◆ **DIRECTIVE**: Transcribe every line of the material below, copying each field name and its value without any change.

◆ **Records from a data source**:
--- begin ---

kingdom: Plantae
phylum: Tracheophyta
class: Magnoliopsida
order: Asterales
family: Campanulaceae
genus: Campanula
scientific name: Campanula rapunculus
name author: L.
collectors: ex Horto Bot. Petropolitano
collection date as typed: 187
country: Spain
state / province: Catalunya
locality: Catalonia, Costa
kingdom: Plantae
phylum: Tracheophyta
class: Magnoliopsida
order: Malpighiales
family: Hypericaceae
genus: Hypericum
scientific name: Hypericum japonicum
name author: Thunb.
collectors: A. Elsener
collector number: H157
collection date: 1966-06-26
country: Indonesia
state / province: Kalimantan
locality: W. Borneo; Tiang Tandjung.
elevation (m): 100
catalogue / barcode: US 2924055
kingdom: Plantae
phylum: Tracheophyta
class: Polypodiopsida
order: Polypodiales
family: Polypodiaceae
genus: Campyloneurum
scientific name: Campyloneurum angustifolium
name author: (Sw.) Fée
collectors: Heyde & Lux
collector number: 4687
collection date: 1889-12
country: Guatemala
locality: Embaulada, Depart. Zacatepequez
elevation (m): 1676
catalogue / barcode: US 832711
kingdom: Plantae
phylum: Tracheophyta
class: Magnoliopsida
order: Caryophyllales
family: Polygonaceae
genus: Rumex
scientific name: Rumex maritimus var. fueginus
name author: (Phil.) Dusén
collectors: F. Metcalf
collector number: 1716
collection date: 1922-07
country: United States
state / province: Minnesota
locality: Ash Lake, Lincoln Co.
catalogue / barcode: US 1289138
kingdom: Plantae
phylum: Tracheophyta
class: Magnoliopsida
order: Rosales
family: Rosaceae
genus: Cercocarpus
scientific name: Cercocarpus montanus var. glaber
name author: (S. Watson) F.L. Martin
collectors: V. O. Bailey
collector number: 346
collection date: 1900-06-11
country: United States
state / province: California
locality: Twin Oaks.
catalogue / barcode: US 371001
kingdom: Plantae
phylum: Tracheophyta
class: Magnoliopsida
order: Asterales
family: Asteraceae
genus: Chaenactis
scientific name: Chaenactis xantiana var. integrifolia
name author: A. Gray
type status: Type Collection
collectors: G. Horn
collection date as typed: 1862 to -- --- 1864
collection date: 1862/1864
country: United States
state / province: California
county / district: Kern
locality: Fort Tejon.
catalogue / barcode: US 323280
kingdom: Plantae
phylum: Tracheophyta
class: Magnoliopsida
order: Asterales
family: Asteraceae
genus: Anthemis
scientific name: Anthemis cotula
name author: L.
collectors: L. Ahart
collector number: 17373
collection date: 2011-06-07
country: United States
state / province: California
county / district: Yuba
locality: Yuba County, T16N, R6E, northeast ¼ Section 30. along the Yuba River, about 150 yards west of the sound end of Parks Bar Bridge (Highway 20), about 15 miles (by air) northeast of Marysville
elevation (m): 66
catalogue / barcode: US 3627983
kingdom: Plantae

--- end ---

◆ **SOLUTION TO THIS TASK**:
kingdom: Plantae
phylum: Tracheophyta
class: Magnoliopsida
order: Asterales
family: Campanulaceae
genus: Campanula
scientific name: Campanula rapunculus
name author: L.
collectors: ex Horto Bot. Petropolitano
collection date as typed: 187
country: Spain
state / province: Catalunya
locality: Catalonia, Costa
kingdom: Plantae
phylum: Tracheophyta
class: Magnoliopsida
order: Malpighiales
family: Hypericaceae
genus: Hypericum
scientific name: Hypericum japonicum
name author: Thunb.
collectors: A. Elsener
collector number: H157
collection date: 1966-06-26
country: Indonesia
state / province: Kalimantan
locality: W. Borneo; Tiang Tandjung.
elevation (m): 100
catalogue / barcode: US 2924055
kingdom: Plantae
phylum: Tracheophyta
class: Polypodiopsida
order: Polypodiales
family: Polypodiaceae
genus: Campyloneurum
scientific name: Campyloneurum angustifolium
name author: (Sw.) Fée
collectors: Heyde & Lux
collector number: 4687
collection date: 1889-12
country: Guatemala
locality: Embaulada, Depart. Zacatepequez
elevation (m): 1676
catalogue / barcode: US 832711
kingdom: Plantae
phylum: Tracheophyta
class: Magnoliopsida
order: Caryophyllales
family: Polygonaceae
genus: Rumex
scientific name: Rumex maritimus var. fueginus
name author: (Phil.) Dusén
collectors: F. Metcalf
collector number: 1716
collection date: 1922-07
country: United States
state / province: Minnesota
locality: Ash Lake, Lincoln Co.
catalogue / barcode: US 1289138
kingdom: Plantae
phylum: Tracheophyta
class: Magnoliopsida
order: Rosales
family: Rosaceae
genus: Cercocarpus
scientific name: Cercocarpus montanus var. glaber
name author: (S. Watson) F.L. Martin
collectors: V. O. Bailey
collector number: 346
collection date: 1900-06-11
country: United States
state / province: California
locality: Twin Oaks.
catalogue / barcode: US 371001
kingdom: Plantae
phylum: Tracheophyta
class: Magnoliopsida
order: Asterales
family: Asteraceae
genus: Chaenactis
scientific name: Chaenactis xantiana var. integrifolia
name author: A. Gray
type status: Type Collection
collectors: G. Horn
collection date as typed: 1862 to -- --- 1864
collection date: 1862/1864
country: United States
state / province: California
county / district: Kern
locality: Fort Tejon.
catalogue / barcode: US 323280
kingdom: Plantae
phylum: Tracheophyta
class: Magnoliopsida
order: Asterales
family: Asteraceae
genus: Anthemis
scientific name: Anthemis cotula
name author: L.
collectors: L. Ahart
collector number: 17373
collection date: 2011-06-07
country: United States
state / province: California
county / district: Yuba
locality: Yuba County, T16N, R6E, northeast ¼ Section 30. along the Yuba River, about 150 yards west of the sound end of Parks Bar Bridge (Highway 20), about 15 miles (by air) northeast of Marysville
elevation (m): 66
catalogue / barcode: US 3627983
kingdom: Plantae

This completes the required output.